There are so many drive pedals out there that anything you find on a multifx unit usually has a real-world counterpart that is just as good or better. I don't see ever relying on a multifx unit drive.
 
Meny years ago, a friend of mine, who always used pedals, bought a Boss GT-100. He told me that he A/Bed all his drive pedals against the GT-100 with a Mesa Boogie he had, and didn't find significative differences. Also told me that he wouldn't pick each other in a blind test.

He then sold ALL his pedals. He has a Helix LT for several years now, and he feels there's absolutely no need to have any other gear.

Of course, many of us here still want new units, and maybe most of us differentiate those nuances. I wonder if I could feel them in a blind test... As I'm afraid of the answer, I prefer not to do that blind test!

:bonk
 
Honestly, the HX pedals sound pretty close to the real ones that I've tried. QC not that far off either. Enough that I don't bother hooking up the analog pedals I've collected all that often.
 
sometimes I’ll use digital overdrive pedals but only out of laziness/convenience. real pedals are pretty fucking easy to use in most rigs without the size/cost/maintenance/volume issues presented by using a real amp+cab, so the benefits are minimal.

I’m not quite at the point where I want to eradicate using any analog gear at all
 
1) The Helix drives (including Legacy models) are pretty good, some real gems among those.

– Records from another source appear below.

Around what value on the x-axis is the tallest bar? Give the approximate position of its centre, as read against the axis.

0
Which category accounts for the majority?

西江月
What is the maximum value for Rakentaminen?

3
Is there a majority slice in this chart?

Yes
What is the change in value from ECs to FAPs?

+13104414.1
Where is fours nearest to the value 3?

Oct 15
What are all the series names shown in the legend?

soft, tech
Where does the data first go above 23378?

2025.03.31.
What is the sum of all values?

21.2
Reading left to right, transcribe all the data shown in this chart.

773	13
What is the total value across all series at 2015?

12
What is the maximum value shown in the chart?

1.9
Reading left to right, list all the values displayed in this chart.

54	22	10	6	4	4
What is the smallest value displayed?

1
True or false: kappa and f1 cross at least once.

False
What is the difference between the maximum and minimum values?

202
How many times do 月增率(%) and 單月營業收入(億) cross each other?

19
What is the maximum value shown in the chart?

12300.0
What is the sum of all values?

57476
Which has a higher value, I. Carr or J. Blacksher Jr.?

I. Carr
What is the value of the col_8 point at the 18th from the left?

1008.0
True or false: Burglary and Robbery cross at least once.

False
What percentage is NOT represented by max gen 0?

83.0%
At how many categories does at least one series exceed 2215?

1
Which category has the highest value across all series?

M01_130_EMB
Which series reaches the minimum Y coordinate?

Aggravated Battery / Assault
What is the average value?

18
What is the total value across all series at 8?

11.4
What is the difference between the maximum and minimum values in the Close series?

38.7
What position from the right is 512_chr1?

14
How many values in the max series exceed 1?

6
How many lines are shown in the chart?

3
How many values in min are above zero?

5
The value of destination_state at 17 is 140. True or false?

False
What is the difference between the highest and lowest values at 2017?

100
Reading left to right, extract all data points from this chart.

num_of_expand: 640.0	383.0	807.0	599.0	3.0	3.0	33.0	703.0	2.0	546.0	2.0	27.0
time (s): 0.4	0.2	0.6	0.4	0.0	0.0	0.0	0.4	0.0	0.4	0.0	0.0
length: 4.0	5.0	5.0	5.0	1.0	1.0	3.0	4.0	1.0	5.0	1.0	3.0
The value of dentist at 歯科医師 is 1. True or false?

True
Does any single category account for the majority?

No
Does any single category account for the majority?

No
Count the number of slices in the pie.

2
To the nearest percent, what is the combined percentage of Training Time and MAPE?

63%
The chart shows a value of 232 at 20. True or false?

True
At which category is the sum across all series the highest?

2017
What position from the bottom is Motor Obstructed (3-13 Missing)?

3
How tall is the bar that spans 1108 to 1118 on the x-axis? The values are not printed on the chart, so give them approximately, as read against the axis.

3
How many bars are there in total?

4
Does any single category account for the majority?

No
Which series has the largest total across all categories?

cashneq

2) Source Audio's LA Lady is stellar.
 
A few years back when after a decade of AxeFxs as my main set up without any analog pedals I had switched back to amps.

I did a tour with the FX8 into clean loaner amps, a week in I stopped using the drives in itin favor or a Bogner Red pedal.

Haven't used any Digi drives since.
Also with Kemper or Tonex I used analog drives.
 
I love digital basic "pedal" style drives. Never had a problem with them, they're not doing anything mega complicated and things aren't happening in lots of interactive stages like a full amp model. Plus there's nothing inherently magical about what a TS-9 or a Rat does. That's not to say we can't find magic in the right TS-9, but it's to say that there's no reason there can't be a magical sounding TS-9 or Rat digital simulation that is awesome to play through. I also think that since digital pedal models usually have extra EQ options they can be tailored more precisely to your particular rig, but that's also extra rope...

The digital overdrive and distortion models on my Korg A3 rack unit from the '80s are so cool, unique effects that have harmonics in interesting places. Love them. The Pedal models on the Line 6 DM-4 did what I needed on many a gig. I did a bunch of A/B comparisons between the DM-4 and two Rats, TS-9, Big Muff and DS-1 and I reckoned they'd nailed it - where there were differences, they just sounded like normal component variation differences. I never felt that the digital models sounded...

...well, digital. And I guess that's brought me on to a broader point. I don't hear "digital" as a tonal characteristic. Things sound like they sound, you make art with them and either love them or plot their replacement.